## Written task 1
In the listing, retype the stretch from the line containing "که این دو مفه" through the line containing "یا دیه فقط با", keeping every character as it appears.

======== Document text ========

We prefer Patti Smith's own take on it:

     The opening chords of the song were introduced, and I heard 
     myself singing.  The first verse was passable, a bit shaky, but  
     I was certain I would settle.  But instead I was struck with a 
     plethora of emotions, avalanching with such intensity that I 
     was unable to negotiate them.  From the corner of my eye, I 
     could see the huge boom stand of the television camera, and 
     all the dignitaries upon the stage and the people beyond.
     Unaccustomed to such an overwhelming case of nerves, I was 
     unable to continue.  I hadn't forgotten the words that were now
     a part of me.  I was simply unable to draw them out.


     This strange phenomenon did not diminish or pass but stayed
     cruelly with me.  I was obliged to stop and ask pardon and then
     attempt again while in this state and sang with all my being, yet
     still stumbling.  It was not lost on me that the narrative of the    
     song begins with the words "stumbled alongside of twelve misty
     mountains," and ends with the line "And I'll know my song well
     before I start singing."  As I took my seat, I felt the humiliating
     sting of failure, but also the strange realization that I had somehow
     entered and truly lived the world of the lyrics.

     (from "How Does It Feel," The New Yorker, December 14, 2016)

========

## Written task 2
Echo the stretch of the Patti Smith passage from "This strange phenomenon" through "December 14, 2016)" character for character.

======== Task material ========

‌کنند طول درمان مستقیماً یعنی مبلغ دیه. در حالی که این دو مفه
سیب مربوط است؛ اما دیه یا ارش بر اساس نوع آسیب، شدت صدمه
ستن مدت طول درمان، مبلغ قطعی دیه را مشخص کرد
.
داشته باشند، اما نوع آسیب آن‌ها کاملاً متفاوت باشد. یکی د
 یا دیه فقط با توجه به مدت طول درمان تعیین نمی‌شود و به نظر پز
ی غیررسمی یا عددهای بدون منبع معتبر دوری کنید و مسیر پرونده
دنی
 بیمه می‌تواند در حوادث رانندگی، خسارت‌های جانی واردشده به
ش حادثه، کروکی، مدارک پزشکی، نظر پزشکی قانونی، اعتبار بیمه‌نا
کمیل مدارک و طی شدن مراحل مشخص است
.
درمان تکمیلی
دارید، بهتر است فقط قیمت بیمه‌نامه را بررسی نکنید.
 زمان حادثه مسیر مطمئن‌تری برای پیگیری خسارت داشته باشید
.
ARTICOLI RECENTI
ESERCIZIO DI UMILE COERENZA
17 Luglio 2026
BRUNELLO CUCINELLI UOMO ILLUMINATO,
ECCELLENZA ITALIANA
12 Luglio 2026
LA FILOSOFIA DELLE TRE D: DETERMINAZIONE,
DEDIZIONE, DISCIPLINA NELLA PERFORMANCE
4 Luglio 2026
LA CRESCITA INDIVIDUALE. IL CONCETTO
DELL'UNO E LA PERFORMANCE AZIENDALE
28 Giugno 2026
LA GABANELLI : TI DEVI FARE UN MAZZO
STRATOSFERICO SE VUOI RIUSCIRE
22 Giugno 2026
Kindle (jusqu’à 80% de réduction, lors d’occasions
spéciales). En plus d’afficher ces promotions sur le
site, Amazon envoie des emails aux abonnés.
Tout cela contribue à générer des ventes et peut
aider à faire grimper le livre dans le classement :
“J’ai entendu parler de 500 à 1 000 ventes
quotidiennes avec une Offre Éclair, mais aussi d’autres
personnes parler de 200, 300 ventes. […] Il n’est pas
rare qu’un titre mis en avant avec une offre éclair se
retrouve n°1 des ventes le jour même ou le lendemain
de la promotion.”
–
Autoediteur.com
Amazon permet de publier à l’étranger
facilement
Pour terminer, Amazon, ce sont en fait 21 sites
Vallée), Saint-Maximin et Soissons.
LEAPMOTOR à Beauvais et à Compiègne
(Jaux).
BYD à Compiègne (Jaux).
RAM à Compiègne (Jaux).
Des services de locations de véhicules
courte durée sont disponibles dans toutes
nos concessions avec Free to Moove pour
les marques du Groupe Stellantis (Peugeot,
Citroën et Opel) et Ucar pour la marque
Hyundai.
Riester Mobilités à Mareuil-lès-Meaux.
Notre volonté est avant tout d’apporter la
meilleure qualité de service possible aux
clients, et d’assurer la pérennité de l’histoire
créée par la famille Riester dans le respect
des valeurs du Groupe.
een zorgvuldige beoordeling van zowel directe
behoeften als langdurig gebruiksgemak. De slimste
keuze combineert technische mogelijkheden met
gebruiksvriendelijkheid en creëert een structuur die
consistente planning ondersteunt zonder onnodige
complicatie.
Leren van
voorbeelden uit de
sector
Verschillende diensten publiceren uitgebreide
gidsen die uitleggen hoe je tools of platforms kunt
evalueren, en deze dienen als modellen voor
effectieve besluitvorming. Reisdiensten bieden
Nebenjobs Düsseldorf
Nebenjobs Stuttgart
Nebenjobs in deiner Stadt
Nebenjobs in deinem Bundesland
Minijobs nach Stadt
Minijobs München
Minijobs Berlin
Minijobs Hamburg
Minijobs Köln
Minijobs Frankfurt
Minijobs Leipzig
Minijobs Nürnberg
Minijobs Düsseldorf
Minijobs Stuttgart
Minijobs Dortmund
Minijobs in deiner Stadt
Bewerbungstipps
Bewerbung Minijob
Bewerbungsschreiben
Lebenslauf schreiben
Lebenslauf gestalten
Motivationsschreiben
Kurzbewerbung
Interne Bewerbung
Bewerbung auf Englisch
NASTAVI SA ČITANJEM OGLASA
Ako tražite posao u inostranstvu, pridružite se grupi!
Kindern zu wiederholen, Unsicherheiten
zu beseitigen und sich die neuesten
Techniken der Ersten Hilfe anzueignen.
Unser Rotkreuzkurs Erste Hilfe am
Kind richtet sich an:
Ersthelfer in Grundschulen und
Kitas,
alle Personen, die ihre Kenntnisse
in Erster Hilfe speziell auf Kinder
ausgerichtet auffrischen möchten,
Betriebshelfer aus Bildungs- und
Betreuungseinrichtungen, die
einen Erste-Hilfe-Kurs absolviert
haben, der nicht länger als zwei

========
======== Task material ========

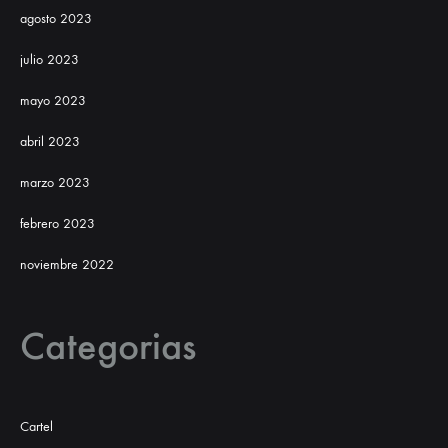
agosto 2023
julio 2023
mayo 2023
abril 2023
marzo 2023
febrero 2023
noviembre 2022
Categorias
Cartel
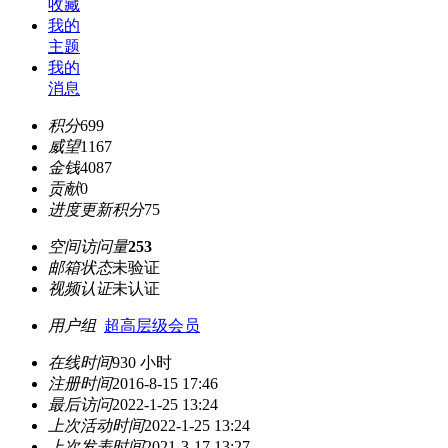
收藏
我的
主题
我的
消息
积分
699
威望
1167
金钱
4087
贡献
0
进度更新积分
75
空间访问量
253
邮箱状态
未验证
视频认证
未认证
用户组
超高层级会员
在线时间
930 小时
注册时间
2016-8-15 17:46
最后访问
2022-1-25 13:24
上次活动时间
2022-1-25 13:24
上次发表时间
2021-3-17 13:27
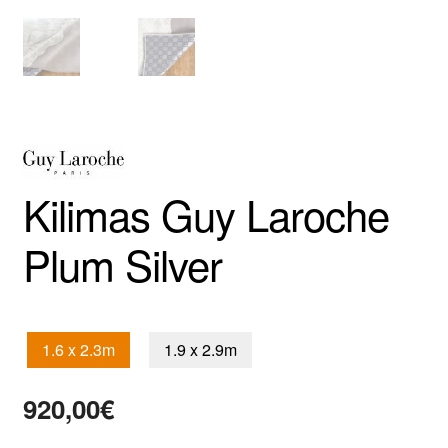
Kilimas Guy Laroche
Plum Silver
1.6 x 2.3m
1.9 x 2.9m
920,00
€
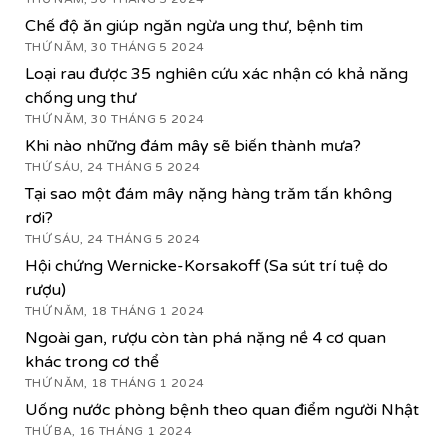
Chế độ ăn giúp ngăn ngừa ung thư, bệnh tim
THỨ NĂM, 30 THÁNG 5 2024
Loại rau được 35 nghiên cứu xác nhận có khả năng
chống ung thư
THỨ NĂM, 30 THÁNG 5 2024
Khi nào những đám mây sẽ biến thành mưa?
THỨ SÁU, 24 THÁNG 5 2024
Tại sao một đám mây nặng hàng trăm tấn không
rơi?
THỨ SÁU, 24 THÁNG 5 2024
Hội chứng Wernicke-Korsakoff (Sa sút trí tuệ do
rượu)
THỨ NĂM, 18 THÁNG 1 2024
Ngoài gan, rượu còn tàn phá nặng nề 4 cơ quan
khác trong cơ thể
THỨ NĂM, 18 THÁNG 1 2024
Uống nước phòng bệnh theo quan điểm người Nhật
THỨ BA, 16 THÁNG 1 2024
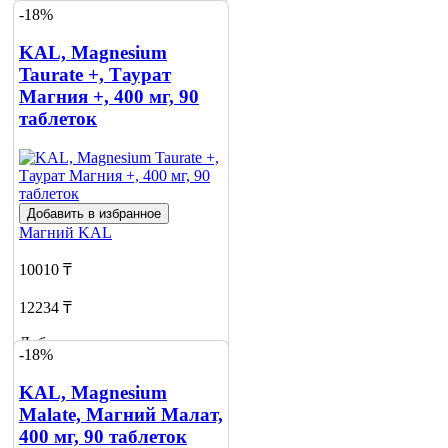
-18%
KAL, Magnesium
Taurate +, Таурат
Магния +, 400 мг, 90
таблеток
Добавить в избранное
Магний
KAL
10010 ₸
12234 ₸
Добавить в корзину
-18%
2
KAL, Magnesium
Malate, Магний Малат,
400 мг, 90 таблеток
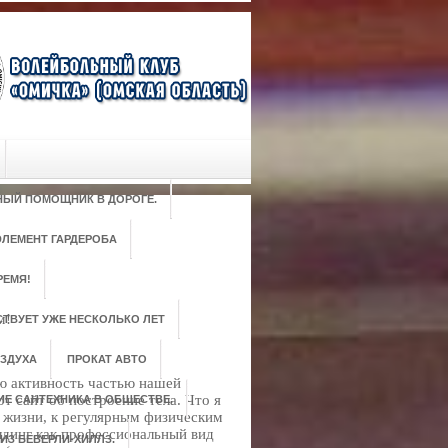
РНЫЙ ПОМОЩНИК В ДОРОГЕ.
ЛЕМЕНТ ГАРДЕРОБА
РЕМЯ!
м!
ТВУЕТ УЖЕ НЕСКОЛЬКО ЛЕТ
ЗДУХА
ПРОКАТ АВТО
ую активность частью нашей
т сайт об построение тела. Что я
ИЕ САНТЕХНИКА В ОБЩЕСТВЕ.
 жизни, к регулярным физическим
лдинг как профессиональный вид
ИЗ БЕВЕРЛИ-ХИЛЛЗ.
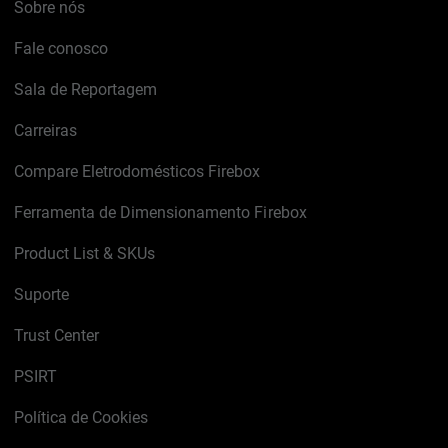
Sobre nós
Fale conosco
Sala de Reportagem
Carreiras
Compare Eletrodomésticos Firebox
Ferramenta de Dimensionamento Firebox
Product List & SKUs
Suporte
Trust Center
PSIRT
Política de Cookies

========
======== Task material ========

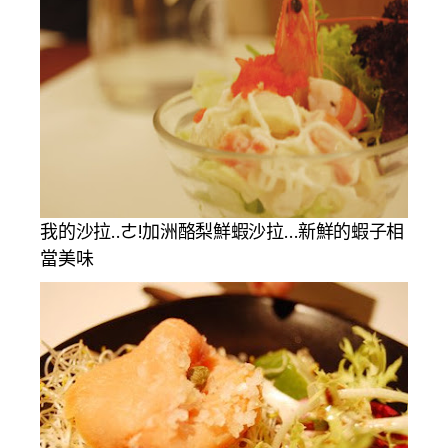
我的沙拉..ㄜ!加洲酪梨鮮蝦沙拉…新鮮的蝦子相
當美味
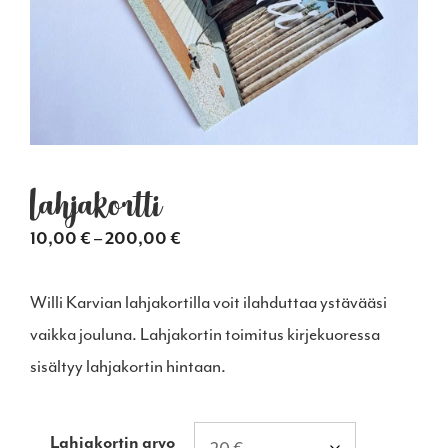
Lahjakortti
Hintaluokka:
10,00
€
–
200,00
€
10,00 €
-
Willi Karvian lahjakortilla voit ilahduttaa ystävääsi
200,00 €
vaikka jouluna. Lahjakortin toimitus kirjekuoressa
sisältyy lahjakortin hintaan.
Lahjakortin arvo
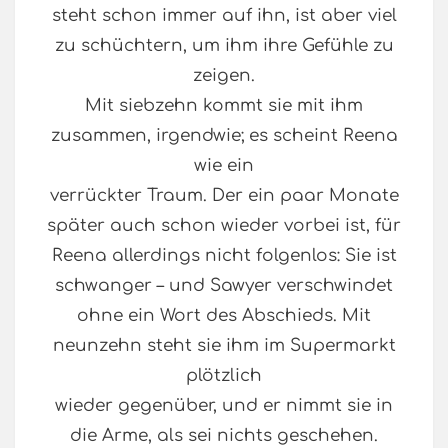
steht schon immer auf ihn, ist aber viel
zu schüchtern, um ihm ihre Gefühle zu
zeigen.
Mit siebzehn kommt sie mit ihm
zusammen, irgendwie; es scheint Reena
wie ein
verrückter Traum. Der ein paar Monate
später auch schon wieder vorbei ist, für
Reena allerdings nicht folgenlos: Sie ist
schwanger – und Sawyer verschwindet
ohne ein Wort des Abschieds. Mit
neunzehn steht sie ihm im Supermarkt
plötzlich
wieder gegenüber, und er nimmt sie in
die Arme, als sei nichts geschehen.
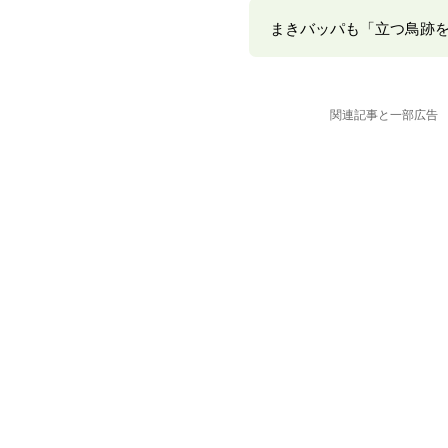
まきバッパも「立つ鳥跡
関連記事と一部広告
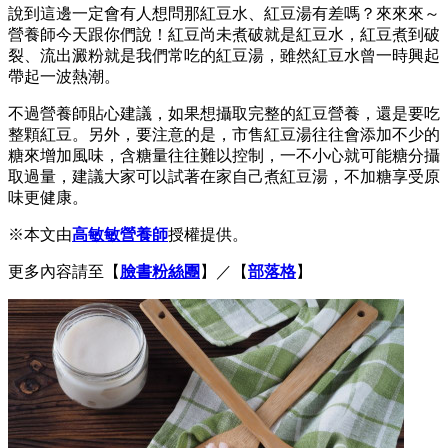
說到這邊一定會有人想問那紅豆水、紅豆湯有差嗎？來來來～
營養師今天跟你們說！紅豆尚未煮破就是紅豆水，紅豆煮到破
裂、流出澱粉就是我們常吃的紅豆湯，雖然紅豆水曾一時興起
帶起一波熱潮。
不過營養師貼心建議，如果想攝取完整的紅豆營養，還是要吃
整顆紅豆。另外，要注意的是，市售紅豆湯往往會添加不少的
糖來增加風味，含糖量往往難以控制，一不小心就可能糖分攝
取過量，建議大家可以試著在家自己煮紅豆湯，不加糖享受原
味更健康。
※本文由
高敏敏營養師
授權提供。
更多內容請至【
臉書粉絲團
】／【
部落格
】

========

## Your solution 1
‌کنند طول درمان مستقیماً یعنی مبلغ دیه. در حالی که این دو مفه
سیب مربوط است؛ اما دیه یا ارش بر اساس نوع آسیب، شدت صدمه
ستن مدت طول درمان، مبلغ قطعی دیه را مشخص کرد
.
داشته باشند، اما نوع آسیب آن‌ها کاملاً متفاوت باشد. یکی د
 یا دیه فقط با توجه به مدت طول درمان تعیین نمی‌شود و به نظر پز

## Your solution 2
This strange phenomenon did not diminish or pass but stayed
     cruelly with me.  I was obliged to stop and ask pardon and then
     attempt again while in this state and sang with all my being, yet
     still stumbling.  It was not lost on me that the narrative of the    
     song begins with the words "stumbled alongside of twelve misty
     mountains," and ends with the line "And I'll know my song well
     before I start singing."  As I took my seat, I felt the humiliating
     sting of failure, but also the strange realization that I had somehow
     entered and truly lived the world of the lyrics.

     (from "How Does It Feel," The New Yorker, December 14, 2016)